У неё было приветливое молодое лицо, ещё не подёрнутое равнодушием.
— Нет-нет, все в порядке…
Какое, к черту, в порядке? Вся жизнь разлетелась на куски. «Пошлая метафора», — машинально отметила она.
— Скажите, — выдавила Инна, — а что нам делать дальше?
— Тело передадут на вскрытие, — отводя глаза, отчеканила сестра, — а вы можете спокойно ехать домой…
Медсестре стало неловко за неуместное слово «спокойно», но Инну это нисколько не задело. Её немногое теперь могло задеть. Она отступила назад, к детям.
— Я вызову такси, — сказал Егор и взял мать за руку.
Её холодная ладонь целиком поместилась в его крупной и влажной пятерне. Когда-то было наоборот…
Дома Инна машинально переоделась в домашний костюм (терпеть не могла халаты) и прошла на кухню. За окнами по-осеннему стремительно темнело. Она загремела посудой. «Надо приготовить что-то простое, чтобы дети хоть немного порадовались. Макароны с сыром?

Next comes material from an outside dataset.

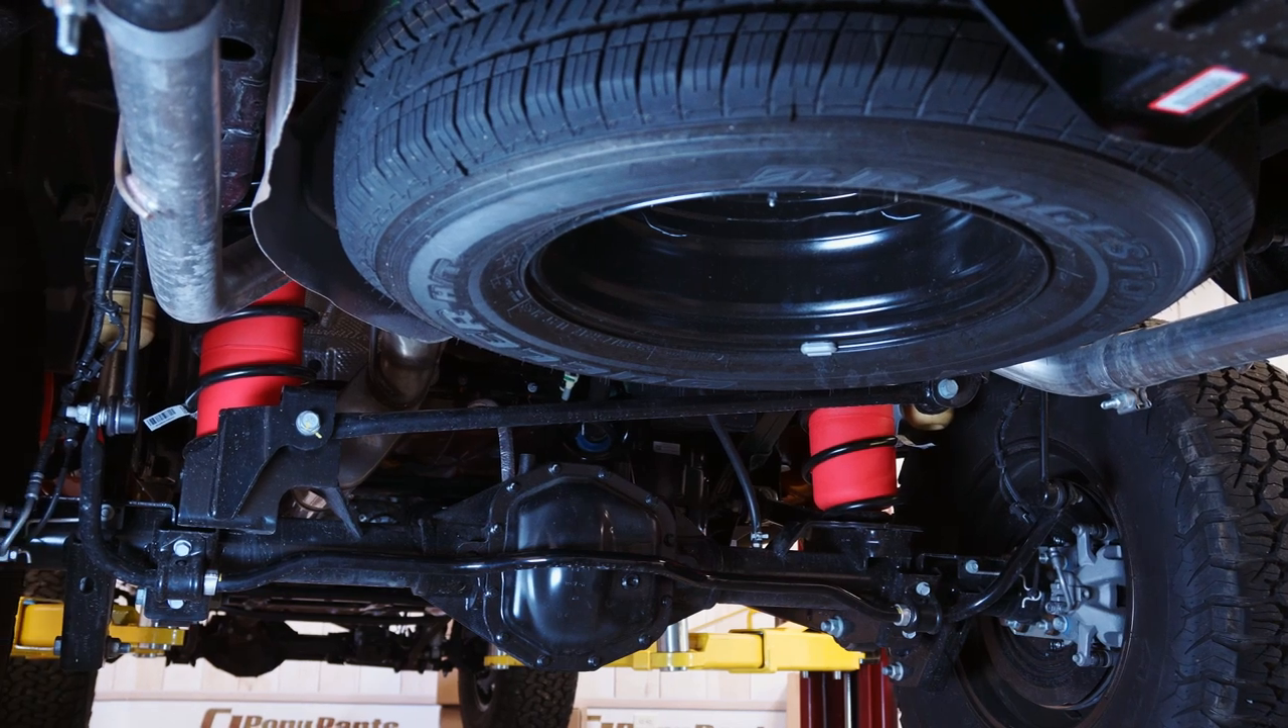All right guys so about an hour later we've installed these bags and everything is wired up and plumbed the way it needs to be.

Они так их любили! Сварить макароны…» Она распечатала пачку, стала неловко вытряхивать содержимое в кастрюлю, и осознала, что сначала нужно вскипятить воду. Как будто разом разучилась готовить, соображать и жить…
Инна высыпала макароны на стол и подошла к мойке, чтобы наполнить кастрюлю водой. В раковине стояла кружка Андрея — утром он опаздывал и не успел её вымыть. В восемь часов Андрей, как обычно, выпил кофе с бутербродом, в половине девятого осторожно, чтобы не разбудить жену, вышел за дверь, а в девять его «ласточка» превратилась в груду искореженного металла на КАДе. Андрей Петрович Герасимов умер в реанимации пять часов спустя. Вот так оно и бывает, оказывается. Утром жена, а вечером — вдова. Инна взяла в руки кружку. Она показалась тёплой. Наверное, руки были слишком холодными.

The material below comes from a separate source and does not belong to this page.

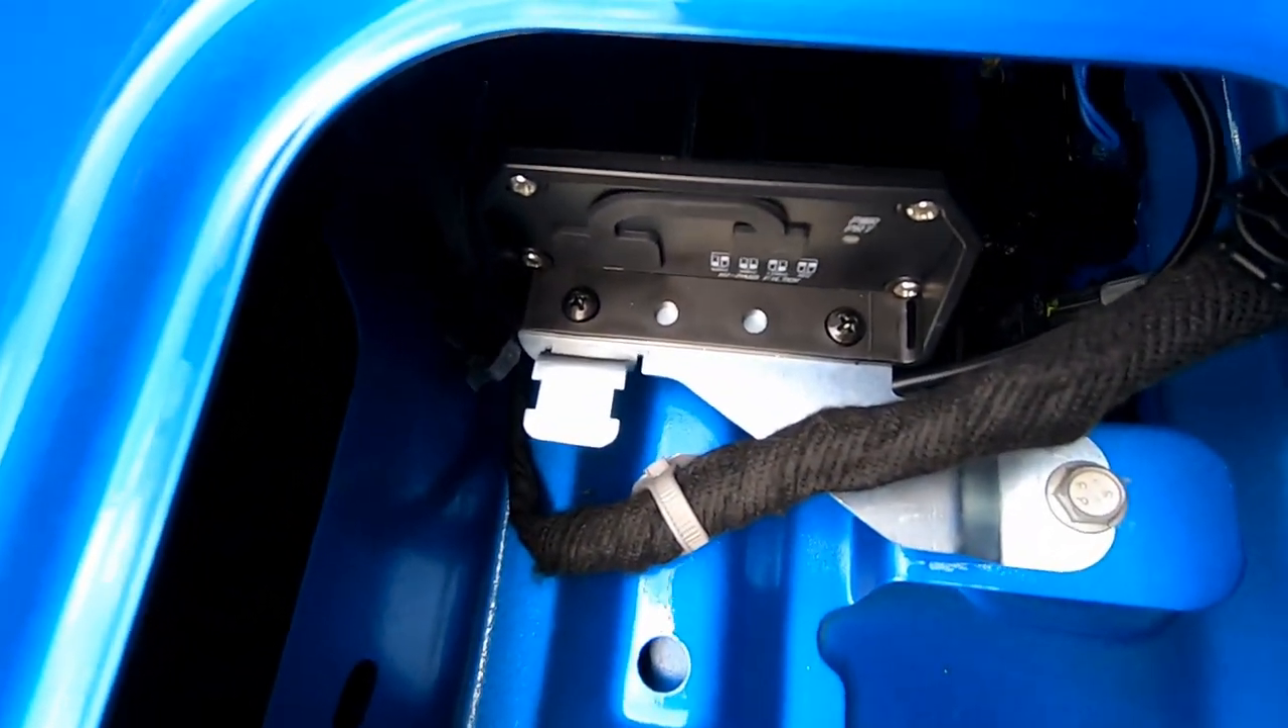All right guys we got the amp installed you guys will see there are four screws that we had to screw in.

— Мам, давай я приготовлю ужин, — Егор вошёл неслышно, но она даже не вздрогнула.
— Нет, Егорушка, спасибо. Отдохните с Лелькой. Завтра будет тяжелый день.
— Мам, я вот что подумал… Надо, наверное, свидетельство о смерти баб-Кати найти и папину метрику… Для кладбища.

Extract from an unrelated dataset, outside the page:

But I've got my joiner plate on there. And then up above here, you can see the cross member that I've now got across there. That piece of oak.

Она посмотрела на него с благодарностью. Хоть кто-то в семье не должен терять голову.
— Да, посмотри в его столе, пожалуйста. Там много всего, и все перепутано… ты же знаешь папу…
— Я найду, — ответил Егор и поспешно вышел.
Он прошёл в родительскую спальню, где в углу обломком советского кораблекрушения громоздился отцовский стол. Всё остальное в спальне — кровать, шкаф, люстра, кресло — было новенькое, купленное после ремонта, а этого деревянного монстра отец сохранил в память о своём отце.
Егор сел, включил настольную лампу и открыл верхний ящик: сплошные провода, батарейки, старые сотовые телефоны… Дёрнул ручку второго ящика и вспомнил, что отец всегда закрывал его на замок. В седьмом классе первокурсница Марина занималась с Егором английским на дому. Папа как раз починил замочек на ящике и объяснил, что хранит в столе наличные.
— Ты что, не доверяешь Марине? — спросил Егор, внимательно следя за тем, как отец смазывает детали.
— Нет, почему же. Но зачем провоцировать? Что называется «во избежание».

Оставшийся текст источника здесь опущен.